Fostered complacency
Cross shareholdings have traditionally been seen as the worst example of poor transparency, where Japanese companies invest in each other and protect underperforming management teams via a cushion of automatic shareholder support.
While this practice has been declining since the 1990s, Causton noted that about 11% of Japan’s listed companies still have a listed shareholder owning more than 30%, compared with just 0.9% in the US and 0.2% in the UK.

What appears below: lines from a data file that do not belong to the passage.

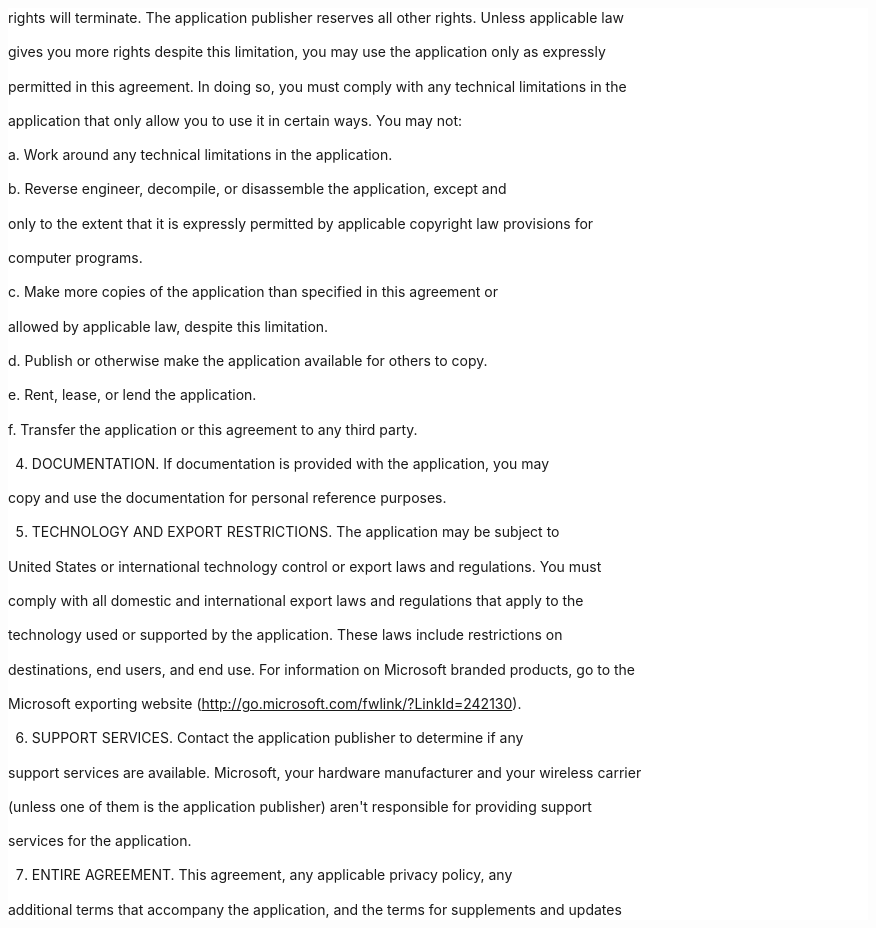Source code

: rights will terminate. The application publisher reserves all other rights. Unless applicable law

gives you more rights despite this limitation, you may use the application only as expressly

permitted in this agreement. In doing so, you must comply with any technical limitations in the

application that only allow you to use it in certain ways. You may not:



a. Work around any technical limitations in the application.

b. Reverse engineer, decompile, or disassemble the application, except and

only to the extent that it is expressly permitted by applicable copyright law provisions for

computer programs.



c. Make more copies of the application than specified in this agreement or

allowed by applicable law, despite this limitation.



d. Publish or otherwise make the application available for others to copy.



e. Rent, lease, or lend the application.



f. Transfer the application or this agreement to any third party.



4. DOCUMENTATION. If documentation is provided with the application, you may

copy and use the documentation for personal reference purposes.



5. TECHNOLOGY AND EXPORT RESTRICTIONS. The application may be subject to

United States or international technology control or export laws and regulations. You must

comply with all domestic and international export laws and regulations that apply to the

technology used or supported by the application. These laws include restrictions on

destinations, end users, and end use. For information on Microsoft branded products, go to the

Microsoft exporting website (http://go.microsoft.com/fwlink/?LinkId=242130).



6. SUPPORT SERVICES. Contact the application publisher to determine if any

support services are available. Microsoft, your hardware manufacturer and your wireless carrier

(unless one of them is the application publisher) aren't responsible for providing support

services for the application.



7. ENTIRE AGREEMENT. This agreement, any applicable privacy policy, any

additional terms that accompany the application, and the terms for supplements and updates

“Critics suggest this has fostered complacency, low returns on equity and poor governance, but developments such as 2015’s corporate governance code and new rules on the Tokyo Stock Exchange (TSE) suggest it could be edging closer to extinction,” she said.
Sloth-like inflation
Meanwhile after a lengthy battle with deflation, in July 2019 the Bank of Japan (BoJ) Governor Haruhiko Kuroda declared ‘victory’, claiming that for the for the first time in about 15 years Japan’s economy was no longer in deflation.
“While deflation is not expected to return, Kuroda has acknowledged the need for vigilance on price moves – putting the BoJ among the many central banks basically collaborating with governments to chart a course through covid,” added Causton.
“New forecasts are for just 0.1% inflation for the fiscal year ending March 2022, down from a previous outlook of 0.5%, and, in contrast to many other countries where concerns are increasing about rising prices, Japanese inflation is not expected to breach 1% until the year ending March 2024.”
To invest in Japan, the Liontrust multi-asset team’s preference is to blend growth, value and core/index funds. Causton explained that while value managers currently see potential for a sustained rotation, there also ample growth opportunities in areas such as digital working.
As a result, alongside a holding in Man GLG CoreAlpha, a value orientated fund managed by Jeff Atherton, the team also hold the more growth-orientated Baillie Gifford Japanese Fund, run by Matthew Brett.